__Task prompt__
Within the data below, copy each line where the string "href" is found.

__Data records__
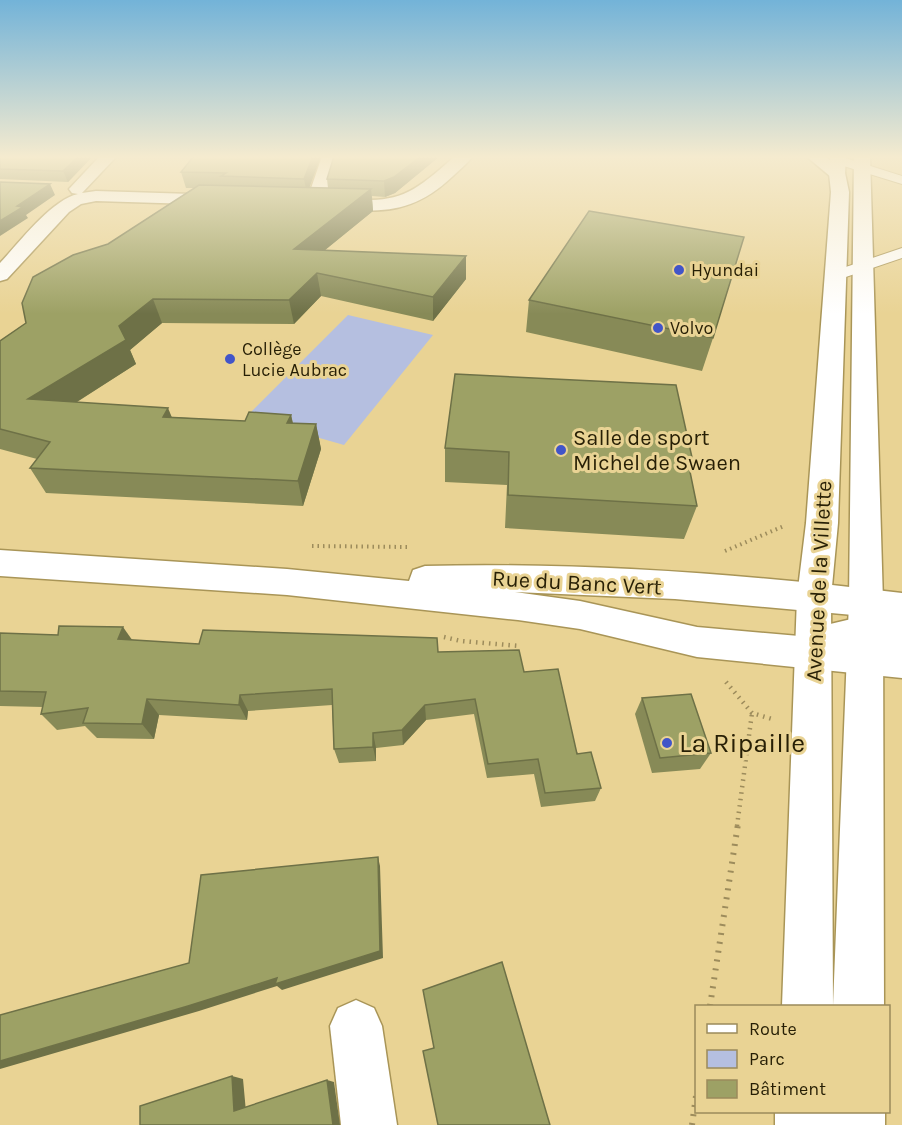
<svg xmlns="http://www.w3.org/2000/svg" width="902" height="1125" viewBox="0 0 902 1125" font-family="Karla,sans-serif">
<style>
.green{fill:#b5bfe0}
.lines{fill:none;stroke-linecap:round;stroke-linejoin:round}
.service-casing{stroke:#a99557;stroke-width:2}
.pedestrian-casing{stroke:#a99557;stroke-width:3}
.minor-casing{stroke:#a99557;stroke-width:3}
.tertiary-casing{stroke:#a99557;stroke-width:3}
.secondary-casing{stroke:#a99557;stroke-width:3}
.path-far2{stroke:#9d8c5c;stroke-width:4;stroke-dasharray:1.5 4;stroke-linecap:butt}
.path-far1{stroke:#9d8c5c;stroke-width:4.5;stroke-dasharray:1.5 5;stroke-linecap:butt}
.path{stroke:#9d8c5c;stroke-width:6;stroke-dasharray:2 7;stroke-linecap:butt}
.service{fill:#fff;fill-rule:evenodd}
.pedestrian{fill:#fff;fill-rule:evenodd}
.minor{fill:#fff;fill-rule:evenodd}
.tertiary{fill:#fff;fill-rule:evenodd}
.secondary{fill:#fff;fill-rule:evenodd}
.wall{fill:#878a57}
.shaded-wall{fill:#6e7147}
.building{fill:#9da165;stroke:#6e7147;stroke-width:1.5}
.poi-dot{fill:#4255c8;stroke:#e9d394;stroke-width:2}
.labels{text-anchor:middle;stroke-width:6;stroke-linejoin:round;paint-order:stroke}
.far-poi-label{font-size:18px;fill:#271f05;stroke:#e9d394;text-anchor:start}
.poi-label{font-size:22px;fill:#271f05;stroke:#e9d394;text-anchor:start}
.street-label{font-size:22px;fill:#271f05;stroke:#e9d394}
.near-poi-label{font-size:27px;fill:#271f05;stroke:#e9d394;text-anchor:start}
</style>
<rect width="100%" height="100%" fill="#e9d394"/>
<path class="green" d="M 348,315 L 433,335 L 344,445 L 246,417 Z"/>
<g class="lines">
<g class="service-casing">
<g id="service">
<path d="M 839,156 L 902,176 L 902,184 L 834,163 L 832,160 L 834,157 Z"/>
<path d="M 902,248 L 902,258 L 834,281 L 826,276 L 828,273 Z"/>
</g>
</g>
<g class="pedestrian-casing">
<path id="pedestrian" d="M 322,156 L 338,156 L 324,203 L 321,207 L 309,207 L 306,203 Z"/>
</g>
<g class="minor-casing">
<g id="minor">
<path d="M 100,156 L 117,156 L 82,193 L 96,191 L 224,195 L 230,196 L 233,200 L 230,204 L 224,205 L 96,201 L 81,204 L 69,212 L 7,279 L 0,281 L 0,263 C 19,243 51,200 78,194 L 72,193 L 69,189 Z"/>
<path d="M 455,156 L 473,156 C 467,164 459,170 453,176 C 412,215 381,212 329,209 L 323,208 L 320,204 L 323,200 L 329,199 C 397,202 404,202 455,156 Z"/>
<path d="M 806,156 L 825,156 L 845,173 L 837,178 L 831,177 Z"/>
<path d="M 356,1000 L 374,1008 L 382,1026 L 397,1125 L 341,1125 L 330,1026 L 338,1008 Z"/>
</g>
</g>
<g class="tertiary-casing">
<path id="tertiary" d="M 0,550 L 287,569 L 409,581 L 413,570 L 425,566 C 584,562 744,574 902,593 L 902,678 L 697,657 L 580,629 L 518,620 L 287,595 L 0,576 ZM 515,592 L 675,599 L 864,616 L 826,625 L 821,636 L 822,638 L 697,627 L 580,601 Z"/>
</g>
<g class="secondary-casing">
<g id="secondary">
<path d="M 830,156 L 846,156 L 845,173 L 849,192 L 838,523 L 831,597 L 833,1006 L 782,1006 L 797,597 L 806,523 L 831,192 L 829,173 Z"/>
<path d="M 854,156 L 870,156 L 883,602 L 884,1006 L 833,1006 L 849,602 Z"/>
<rect x="775" y="1112" width="110" height="13"/>
</g>
</g>
<g class="path-far2">
<path d="M 312,546 L 407,547"/>
<path d="M 725,551 L 784,526"/>
</g>
<g class="path-far1">
<path d="M 444,637 L 461,641 L 520,646"/>
<path d="M 726,682 L 752,713 L 772,719"/>
<path d="M 737,826 L 752,713"/>
</g>
<g class="path">
<path d="M 710,1006 L 738,824"/>
<path d="M 692,1125 L 696,1096"/>
</g>
<use href="#service" class="service"/>
<use href="#pedestrian" class="pedestrian"/>
<use href="#minor" class="minor"/>
<use href="#tertiary" class="tertiary"/>
<use href="#secondary" class="secondary"/>
</g>
<g class="wall">
<path d="M 0,156 L 93,156 L 68,182 L 0,179 Z"/>
<path d="M 321,156 L 309,188 L 328,188 L 327,179 L 440,156 L 395,193 L 385,197 L 372,196 L 373,211 L 325,250 L 466,279 L 433,321 L 321,296 L 294,324 L 162,323 L 130,350 L 136,364 L 77,402 L 172,417 L 245,421 L 291,415 L 293,423 L 316,424 L 321,449 L 303,506 L 46,493 L 30,468 L 37,459 L 0,449 L 0,341 L 26,323 L 108,244 L 194,188 L 186,188 L 181,172 Z"/>
<path d="M 529,300 L 713,338 L 702,371 L 526,332 Z"/>
<path d="M 445,448 L 693,462 L 690,471 L 697,506 L 684,539 L 505,528 L 507,485 L 445,482 Z"/>
<path d="M 0,633 L 199,644 L 438,652 L 524,672 L 601,788 L 595,801 L 541,807 L 534,774 L 487,778 L 474,714 L 426,720 L 403,745 L 376,748 L 376,761 L 339,763 L 334,749 L 332,705 L 248,711 L 247,720 L 159,715 L 154,739 L 97,738 L 85,726 L 57,730 L 41,714 L 43,707 L 0,706 Z"/>
<path d="M 642,698 L 711,753 L 700,769 L 652,773 L 635,714 Z"/>
</g>
<g class="shaded-wall">
<path d="M 79,156 L 93,156 L 68,182 L 63,171 Z"/>
<path d="M 313,156 L 321,156 L 307,194 L 304,179 Z"/>
<path d="M 421,156 L 440,156 L 395,193 L 385,197 L 384,181 Z"/>
<path d="M 50,184 L 55,195 L 26,215 L 28,218 L 0,236 L 0,221 L 17,206 Z"/>
<path d="M 371,189 L 373,211 L 298,272 L 294,249 Z"/>
<path d="M 466,256 L 466,279 L 433,321 L 433,297 Z"/>
<path d="M 317,273 L 321,296 L 294,324 L 289,300 Z"/>
<path d="M 153,299 L 162,323 L 130,350 L 136,364 L 42,424 L 28,399 Z"/>
<path d="M 168,408 L 178,432 L 163,417 Z"/>
<path d="M 291,415 L 296,440 L 287,423 Z"/>
<path d="M 316,424 L 321,449 L 303,506 L 298,481 Z"/>
<path d="M 123,627 L 135,644 L 118,639 Z"/>
<path d="M 240,695 L 248,711 L 247,720 L 239,705 Z"/>
<path d="M 147,699 L 159,715 L 154,739 L 142,724 Z"/>
<path d="M 425,705 L 426,720 L 403,745 L 402,730 Z"/>
<path d="M 373,733 L 376,748 L 376,761 L 373,747 Z"/>
<path d="M 378,857 L 380,866 L 383,958 L 282,990 L 277,986 L 199,1011 L 0,1069 L 0,1061 L 188,1006 Z"/>
<path d="M 232,1076 L 243,1079 L 246,1112 L 234,1111 Z"/>
<path d="M 327,1080 L 334,1082 L 340,1125 L 333,1125 Z"/>
</g>
<g class="building">
<path d="M 0,156 L 79,156 L 63,171 L 0,169 Z"/>
<path d="M 194,156 L 313,156 L 304,179 L 221,176 L 226,173 L 181,172 Z"/>
<path d="M 334,156 L 421,156 L 394,177 L 384,181 L 327,179 Z"/>
<path d="M 0,182 L 50,184 L 17,206 L 23,207 L 0,221 Z"/>
<path d="M 199,185 L 371,189 L 294,249 L 466,256 L 433,297 L 317,273 L 289,300 L 153,299 L 119,326 L 126,340 L 28,399 L 168,408 L 163,417 L 245,421 L 249,412 L 291,415 L 287,423 L 316,424 L 298,481 L 30,468 L 50,442 L 0,429 L 0,341 L 26,323 L 22,303 L 33,277 L 73,255 L 108,244 Z"/>
<path d="M 589,211 L 744,237 L 713,338 L 529,300 Z"/>
<path d="M 455,374 L 676,385 L 693,462 L 688,462 L 697,506 L 508,495 L 509,452 L 445,448 Z"/>
<path d="M 59,626 L 123,627 L 118,639 L 199,644 L 203,630 L 437,638 L 438,652 L 519,650 L 524,672 L 558,669 L 577,754 L 591,752 L 601,788 L 545,793 L 538,759 L 488,764 L 475,699 L 425,705 L 402,730 L 373,733 L 373,747 L 334,749 L 332,689 L 240,695 L 239,705 L 147,699 L 142,724 L 83,723 L 88,708 L 41,714 L 46,692 L 0,691 L 0,633 L 58,635 Z"/>
<path d="M 691,694 L 711,753 L 660,758 L 642,698 Z"/>
<path d="M 378,857 L 380,951 L 275,984 L 277,978 L 188,1006 L 0,1061 L 0,1015 L 189,963 L 201,875 Z"/>
<path d="M 502,962 L 550,1125 L 438,1125 L 423,1051 L 434,1048 L 423,990 Z"/>
<path d="M 232,1076 L 234,1111 L 327,1080 L 333,1125 L 140,1125 L 140,1106 Z"/>
</g>
<linearGradient id="sky" x2="0" y2="1"><stop stop-color="#73b3d8"/><stop offset="0.5" stop-color="#f5ebcf"/><stop offset="1" stop-color="#f5ebcf" stop-opacity="0"/></linearGradient>
<rect width="902" height="314" fill="url(#sky)"/>
<g class="poi-dot">
<circle cx="679" cy="270" r="6"/>
<circle cx="658" cy="328" r="6"/>
<circle cx="230" cy="359" r="6"/>
<circle cx="561" cy="450" r="6"/>
<circle cx="667" cy="743" r="6"/>
</g>
<g class="labels">
<g class="far-poi-label">
<text x="691" y="276">Hyundai</text>
<text x="670" y="334">Volvo</text>
<text x="242" y="355">Collège<tspan x="242" dy="21">Lucie Aubrac</tspan></text>
</g>
<g class="poi-label">
<text x="573" y="445">Salle de sport<tspan x="573" dy="25">Michel de Swaen</tspan></text>
</g>
<g class="street-label">
<text transform="translate(818 581) rotate(-87)" y="8">Avenue de la Villette</text>
<text transform="translate(577 582) rotate(3)" y="8">Rue du Banc Vert</text>
</g>
<g class="near-poi-label">
<text x="679" y="752">La Ripaille</text>
</g>
</g>
<rect x="695" y="1005" width="195" height="108" fill="#e9d394" stroke="#9b8b5b" stroke-width="1.5"/>
<rect x="707" y="1024" width="30" height="9" fill="#ffffff" stroke="#9b8b5b" stroke-width="1.5"/>
<text x="749" y="1035" font-size="18" fill="#271f05">Route</text>
<rect x="707" y="1050" width="30" height="18" fill="#b5bfe0" stroke="#9b8b5b" stroke-width="1.5"/>
<text x="749" y="1065" font-size="18" fill="#271f05">Parc</text>
<rect x="707" y="1080" width="30" height="18" fill="#9da165" stroke="#9b8b5b" stroke-width="1.5"/>
<text x="749" y="1095" font-size="18" fill="#271f05">Bâtiment</text>
</svg>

__Written answer__
<use href="#service" class="service"/>
<use href="#pedestrian" class="pedestrian"/>
<use href="#minor" class="minor"/>
<use href="#tertiary" class="tertiary"/>
<use href="#secondary" class="secondary"/>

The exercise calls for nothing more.